📄
Abstract - SpectralDiT: Timestep-Conditioned Spectral Residual Correction for Flow-Matching DiTs
We propose SpectralDiT, a lightweight modification to flow-matching Diffusion Transformers that adds timestep-conditioned spectral correction to the MLP residual branch. The module decomposes each residual update into low- and high-frequency components on the patch-token grid, then learns a zero-initialized additive gate so the model initially matches the baseline DiT. On CIFAR-10 pixel-space generation, SpectralDiT improves FID from 20.78 to 19.71 at patch size 1 and reduces the radial Fourier spectrum gap. Furthermore, we scale our method to latent diffusion on ImageNet-100. With 0.6% additional theoretical FLOPs and 1.36% additional parameters, SpectralDiT improves latent flow-matching, achieving an 8.7% relative FID reduction under classifier-free guidance (CFG 2.0). All reported results are averaged over five seeds.

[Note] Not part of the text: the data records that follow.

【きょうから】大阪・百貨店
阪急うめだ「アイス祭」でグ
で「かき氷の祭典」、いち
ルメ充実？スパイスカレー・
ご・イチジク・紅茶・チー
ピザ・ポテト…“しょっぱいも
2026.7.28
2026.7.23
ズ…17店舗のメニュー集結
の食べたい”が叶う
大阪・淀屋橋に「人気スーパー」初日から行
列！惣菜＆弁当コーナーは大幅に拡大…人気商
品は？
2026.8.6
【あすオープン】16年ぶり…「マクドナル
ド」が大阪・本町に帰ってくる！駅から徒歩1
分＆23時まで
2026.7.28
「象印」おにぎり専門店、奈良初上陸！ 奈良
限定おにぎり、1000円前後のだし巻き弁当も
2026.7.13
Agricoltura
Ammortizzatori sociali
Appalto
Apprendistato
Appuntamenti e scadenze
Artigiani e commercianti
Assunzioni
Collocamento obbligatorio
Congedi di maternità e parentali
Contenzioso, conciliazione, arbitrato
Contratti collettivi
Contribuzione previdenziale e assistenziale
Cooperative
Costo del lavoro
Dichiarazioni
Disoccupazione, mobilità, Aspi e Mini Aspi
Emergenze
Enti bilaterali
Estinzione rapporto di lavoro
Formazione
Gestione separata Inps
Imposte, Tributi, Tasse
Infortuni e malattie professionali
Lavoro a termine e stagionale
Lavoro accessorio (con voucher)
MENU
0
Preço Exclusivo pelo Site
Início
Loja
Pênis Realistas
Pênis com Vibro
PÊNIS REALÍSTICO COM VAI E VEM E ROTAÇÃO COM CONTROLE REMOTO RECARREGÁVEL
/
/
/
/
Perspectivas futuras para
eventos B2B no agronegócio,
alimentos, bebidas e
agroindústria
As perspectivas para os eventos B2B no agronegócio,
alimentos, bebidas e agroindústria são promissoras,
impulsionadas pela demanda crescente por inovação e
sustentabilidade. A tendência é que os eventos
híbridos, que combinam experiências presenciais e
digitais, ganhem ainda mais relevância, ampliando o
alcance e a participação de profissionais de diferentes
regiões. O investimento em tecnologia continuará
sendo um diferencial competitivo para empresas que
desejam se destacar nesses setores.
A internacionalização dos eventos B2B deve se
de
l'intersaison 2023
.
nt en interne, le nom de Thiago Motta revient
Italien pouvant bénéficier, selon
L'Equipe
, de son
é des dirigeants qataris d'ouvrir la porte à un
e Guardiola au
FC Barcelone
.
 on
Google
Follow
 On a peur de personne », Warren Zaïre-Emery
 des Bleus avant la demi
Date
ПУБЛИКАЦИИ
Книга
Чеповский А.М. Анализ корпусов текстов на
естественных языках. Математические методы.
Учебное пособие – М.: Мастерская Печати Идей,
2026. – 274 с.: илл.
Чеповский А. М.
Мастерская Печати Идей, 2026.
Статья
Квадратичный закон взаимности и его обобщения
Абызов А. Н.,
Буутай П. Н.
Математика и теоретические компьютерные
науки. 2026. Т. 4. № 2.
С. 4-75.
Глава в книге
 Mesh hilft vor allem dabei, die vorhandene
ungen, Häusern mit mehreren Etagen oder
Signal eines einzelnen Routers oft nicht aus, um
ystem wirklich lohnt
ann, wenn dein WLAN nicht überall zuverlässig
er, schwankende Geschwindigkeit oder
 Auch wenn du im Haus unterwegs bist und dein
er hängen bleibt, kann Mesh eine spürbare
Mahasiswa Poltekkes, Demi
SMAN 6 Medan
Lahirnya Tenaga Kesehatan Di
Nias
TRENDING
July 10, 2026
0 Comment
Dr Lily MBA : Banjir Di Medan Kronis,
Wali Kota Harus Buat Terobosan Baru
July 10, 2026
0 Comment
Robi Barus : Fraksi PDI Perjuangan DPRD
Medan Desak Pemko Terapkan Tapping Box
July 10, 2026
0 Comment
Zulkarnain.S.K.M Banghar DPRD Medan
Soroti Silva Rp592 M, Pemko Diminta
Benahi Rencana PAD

Ablations and gate visualizations on CIFAR-10 reveal stable block-specific spectral correction patterns.
SpectralDiT:面向流匹配扩散Transformer的时序条件频谱残差校正 /
SpectralDiT: Timestep-Conditioned Spectral Residual Correction for Flow-Matching DiTs
1️⃣ 一句话总结
提出了一种轻量级插件SpectralDiT,通过为扩散Transformer的残差分支添加时序条件化的频谱校正模块,在仅增加极少量计算和参数的情况下,显著提升了图像生成质量,并在CIFAR-10和ImageNet-100上验证了效果。